We had those, too, but we never ever called them readers. It was always “The Reedly Weaker.” Always.
After a while, even the teachers called them that.
We had those, too, but we never ever called them readers. It was always “The Reedly Weaker.” Always.
After a while, even the teachers called them that.
We called them “readers” in the suburban Cleveland (OH) schools I attended from 1964 to '77. Some people might know them as primers (pronounced to rhyme with “trimmers” in my neck of the woods, although I’ve also heard the word spoken to rhyme with “timers”). I remember Ginn Basic Readers, but a better series was published by Holt, Reinhart and Winston. Titles included Sounds of Mystery, Sounds of the Storyteller, Sounds of a Distant Drum, etc.
Ah, SRA (Science Research Associates) cards! Yeah, it wasn’t too hard to figure out the order. When I was in fifth grade, for example, the lowest level was tan, while the highest was aqua. Kids know the relative academic merits of themselves and their classmates pretty well after a year or two of schooling.
I didn’t but that’s what our reading books had as subtitles on the covers when I was in elementary school. [insert more clever title in bigger, bolder text] First Grade Reader, [insert more clever title in bigger, bolder text] Third Grade Reader…
In the early years where I went to school, they were called primers.
Readers, from 1971-1980 in St. Louis. We had the pretentious single-word titles, too, though the only one I remember offhand is “Serendipity.” Generally they were dull as dust, the only thing duller was the occasional grammar chapter, which was doubly annoying since we also had English Books that were nothing but grammar and punctuation and such. Why did we do it twice? I have no idea.
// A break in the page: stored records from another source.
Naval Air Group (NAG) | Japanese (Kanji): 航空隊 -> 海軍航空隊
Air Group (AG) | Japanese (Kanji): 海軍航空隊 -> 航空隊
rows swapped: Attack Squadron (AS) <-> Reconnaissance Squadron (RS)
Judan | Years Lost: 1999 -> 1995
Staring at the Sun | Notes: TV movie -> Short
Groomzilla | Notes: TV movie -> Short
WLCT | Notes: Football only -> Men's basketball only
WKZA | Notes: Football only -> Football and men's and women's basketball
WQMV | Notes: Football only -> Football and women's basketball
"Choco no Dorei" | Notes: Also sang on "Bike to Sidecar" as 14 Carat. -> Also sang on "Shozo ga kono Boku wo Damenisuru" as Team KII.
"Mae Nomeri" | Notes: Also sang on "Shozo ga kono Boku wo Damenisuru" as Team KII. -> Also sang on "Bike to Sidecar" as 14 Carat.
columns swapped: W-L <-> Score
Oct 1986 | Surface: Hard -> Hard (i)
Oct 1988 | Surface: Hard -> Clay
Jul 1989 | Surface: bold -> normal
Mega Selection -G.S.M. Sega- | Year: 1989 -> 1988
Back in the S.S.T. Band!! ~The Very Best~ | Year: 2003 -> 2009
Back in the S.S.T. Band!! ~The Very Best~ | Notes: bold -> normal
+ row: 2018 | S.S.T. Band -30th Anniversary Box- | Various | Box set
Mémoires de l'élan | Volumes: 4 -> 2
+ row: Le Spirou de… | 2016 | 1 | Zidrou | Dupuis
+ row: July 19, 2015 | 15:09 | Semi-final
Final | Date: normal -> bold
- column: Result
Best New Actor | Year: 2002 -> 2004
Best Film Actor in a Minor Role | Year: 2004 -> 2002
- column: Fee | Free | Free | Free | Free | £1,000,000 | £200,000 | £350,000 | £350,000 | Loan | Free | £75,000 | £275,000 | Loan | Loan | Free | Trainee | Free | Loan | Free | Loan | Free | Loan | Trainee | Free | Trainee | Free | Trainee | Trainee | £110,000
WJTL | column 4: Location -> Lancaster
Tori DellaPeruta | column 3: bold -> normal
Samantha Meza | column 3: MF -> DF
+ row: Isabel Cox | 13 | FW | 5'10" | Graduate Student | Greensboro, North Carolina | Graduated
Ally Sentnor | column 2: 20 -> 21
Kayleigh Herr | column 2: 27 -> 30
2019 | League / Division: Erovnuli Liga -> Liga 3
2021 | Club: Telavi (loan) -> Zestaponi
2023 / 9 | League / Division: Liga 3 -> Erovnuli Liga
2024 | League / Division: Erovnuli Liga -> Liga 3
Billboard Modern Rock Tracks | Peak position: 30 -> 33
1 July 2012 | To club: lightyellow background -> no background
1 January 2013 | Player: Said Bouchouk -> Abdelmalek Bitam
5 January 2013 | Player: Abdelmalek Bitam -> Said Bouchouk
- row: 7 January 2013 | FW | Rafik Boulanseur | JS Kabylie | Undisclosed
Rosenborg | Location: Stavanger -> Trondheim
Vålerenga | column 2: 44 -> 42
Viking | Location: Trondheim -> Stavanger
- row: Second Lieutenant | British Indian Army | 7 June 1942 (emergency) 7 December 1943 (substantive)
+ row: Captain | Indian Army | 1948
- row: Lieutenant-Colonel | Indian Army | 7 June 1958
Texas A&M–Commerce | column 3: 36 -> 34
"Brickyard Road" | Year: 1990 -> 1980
Also annoying was the way that a certain percentage of “stories” were actually chapters of longer works. Sometimes really good longer works, like we read the Doldrums chapter of The Phantom Tollbooth. Could we read the whole book in class, instead of the other crap? Nope, just a single chapter to tease and torment you–“Yes, children, there are actually things out there that are fun to read–but that’s not what we’re going to do for class! Mwahaha!” And then when it wasn’t anything really good, it was a single chapter of something that was boring and then didn’t actually end or make any sense since the rest of the story wasn’t there.
We had SRA cards, too, but they weren’t booklets, just folding cards with very short stories. Most of them were dull as dust, too, although some of the stuff at the high end was pretty cool–I remember running across some Stephen Leacock when I was in 7th grade, and a few other things nearly as good. But the stuff you had to plow through to get there was awful.
My daughter, in first grade, doesn’t have a reader. They have short standalone books, some of them dull, some of them very good–she has to read one to me every night for homework.